50"Hz shelfing" not -db...oh my gosh, the original silkscreen is torturous..
but yeah...once you understand it, it mostly makes sense..
it's a premium classic channel strip, with a luxurious character sound, but it needs a lot of DSP... too much DSP for involved signal chains, but worth studying the manual; and leaning what it can do for a source so you know when to go with it...

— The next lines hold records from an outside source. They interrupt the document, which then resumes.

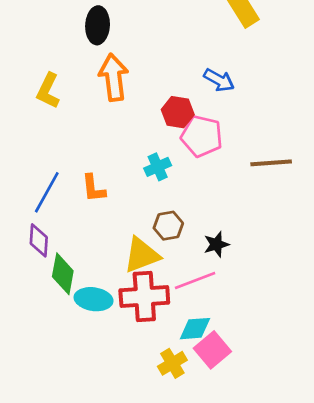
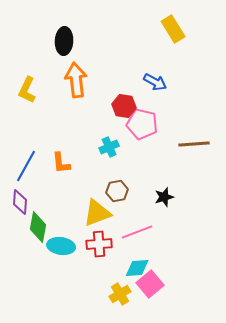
black star: (216, 244) -> (164, 197), moved
red cross: (144, 296) -> (99, 244), size x0.7

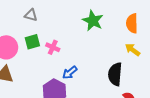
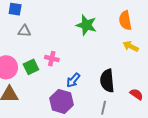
green square: (32, 42) -> (31, 67), moved
black semicircle: (115, 74) -> (107, 81), moved

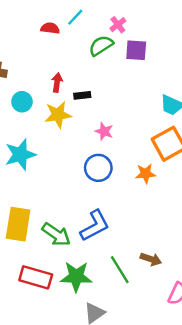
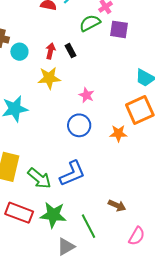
black rectangle: (82, 95) -> (70, 51), moved, turned 64
cyan circle: (22, 102) -> (19, 52), moved
green line: (120, 270) -> (88, 226), moved

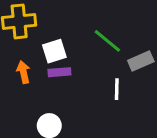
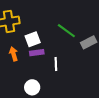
white line: (117, 89) -> (56, 64), moved

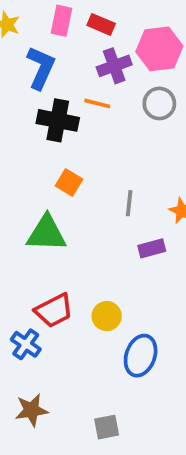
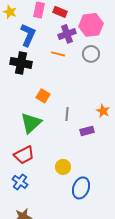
black cross: (58, 120) -> (21, 63), moved
gray line: (129, 203) -> (67, 114), moved
green triangle: (46, 233) -> (31, 123), turned -45
red trapezoid: (54, 310) -> (24, 155), moved

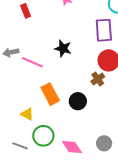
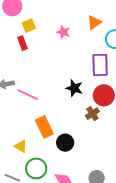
black star: (63, 49) -> (74, 88), moved
black circle: (78, 101) -> (65, 143), moved

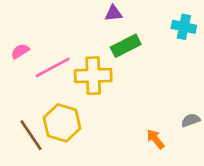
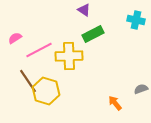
purple triangle: (114, 13) -> (84, 10), turned 40
brown line: (31, 135) -> (28, 81), moved

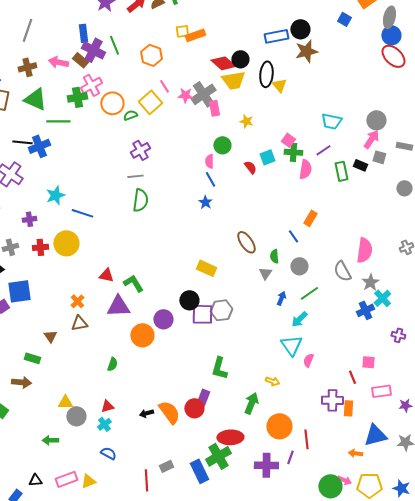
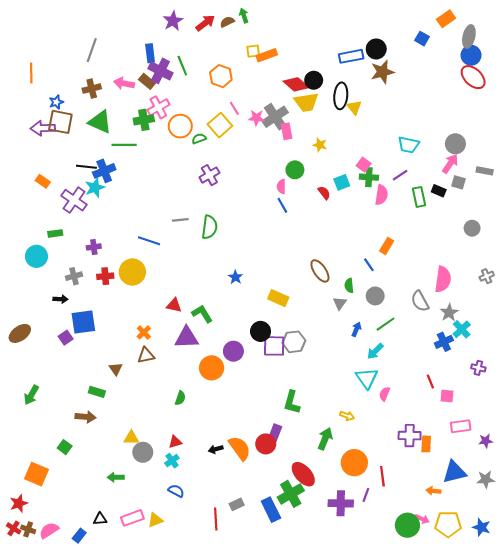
gray line: (135, 176) -> (180, 220), moved
gray circle: (404, 188) -> (472, 228), moved
cyan star: (55, 195) -> (95, 188), moved
blue star: (205, 202) -> (236, 277), moved
red line: (352, 377) -> (430, 381), moved
red ellipse: (230, 437) -> (303, 474), turned 50

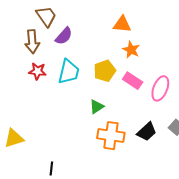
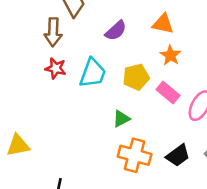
purple semicircle: (64, 36) -> (116, 31), moved

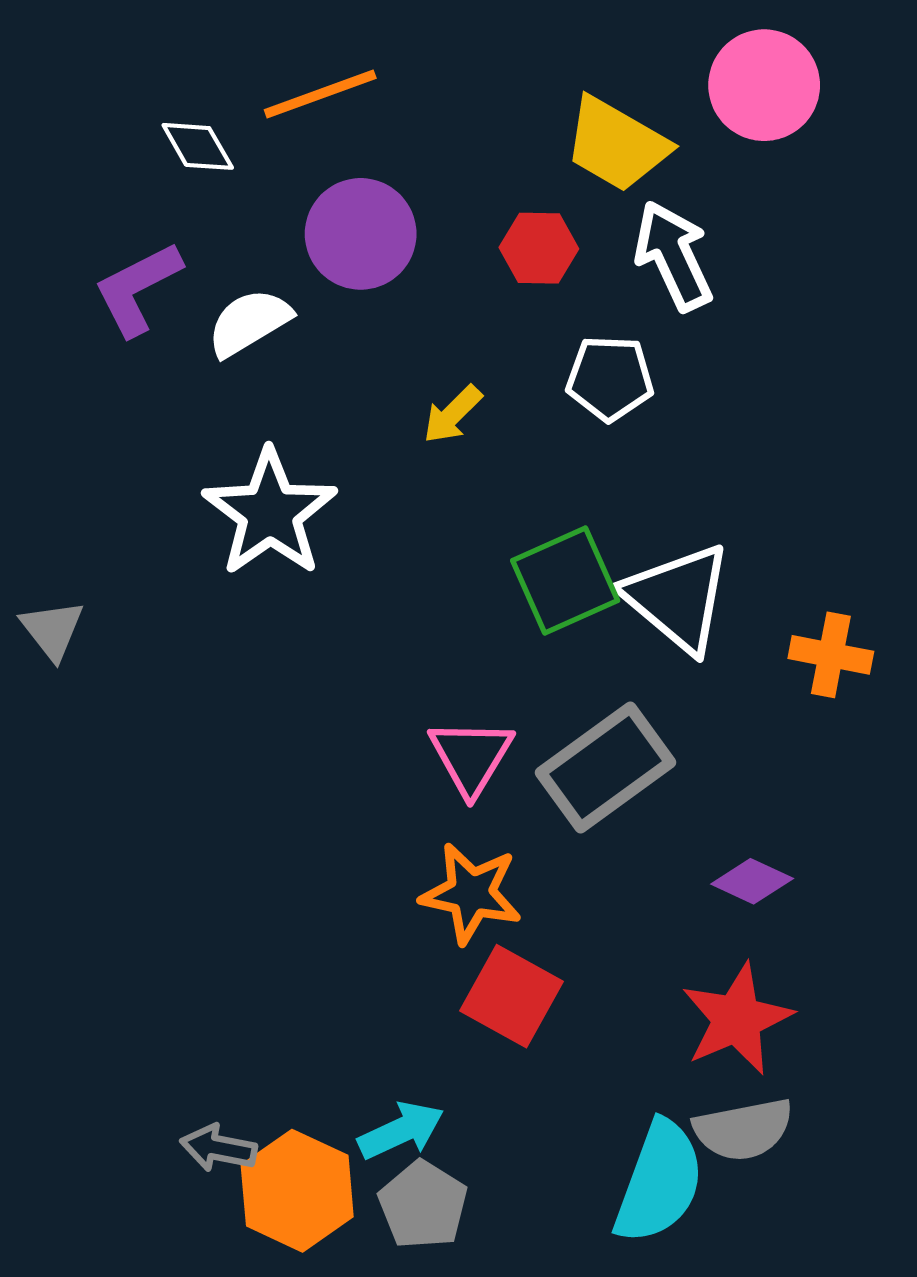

it would help, if when the 10Khz shelving filter was set to 0dB, it was removed from the DSP load... the mid band is sort of the star of the EQ section...but the pre also has useful character by itself, if you have to switch out the EQ to run the Preamp DSP load..
E. Koch
Scratch that last review
it uses Allot of DSP
E. Koch
i am into this pup now
the DSP on this is really a lite load for what it lends....it's certainly worth going over manual, just to lean an EQ in this case...it's getting the front end unison spot on my guitars balanced XLR out.
E. Koch
i know this is a great pre/eq
but i haven't logged much time with it because the EQ section is so confusing to me i just grab something else....i am sure the EQ makes sense to people who already understand it, but do they remember the first time they saw it, and not understanding it???
i have to sit down with the manual, just to run the EQ....i am serious.
E. Koch
ok, i will give it five stars..
but it's only because i haven't read the manual on it to figure out how to run the cryptic EQ....
i guess you have made the grade until you can actually understand the Helios 69 EQ section...
E. Koch
is it wrong to rip on a classic?
it's not the pre that got the star down, and it's not the sound....
but i just look at the EQ on this thing, i scratch my head and look at it again...
what am not getting here?...if i ever figured the EQ out, the next time i went to tweak it it would be the same thing...
what am i supposed to do? twist knobs like a blind person until it sounds good?
A. Maire
Crunchy Saturation, Amazing on Drums
I saw mick gordon using this plugin in his drum chain on his livestream and had to try it myself. This plugin can add a whole new level of aggressiveness to drums, guitars, synths, honestly anything. I don't think theres anything natively that sounds as good when pushed hard as this preamp sim. A must have.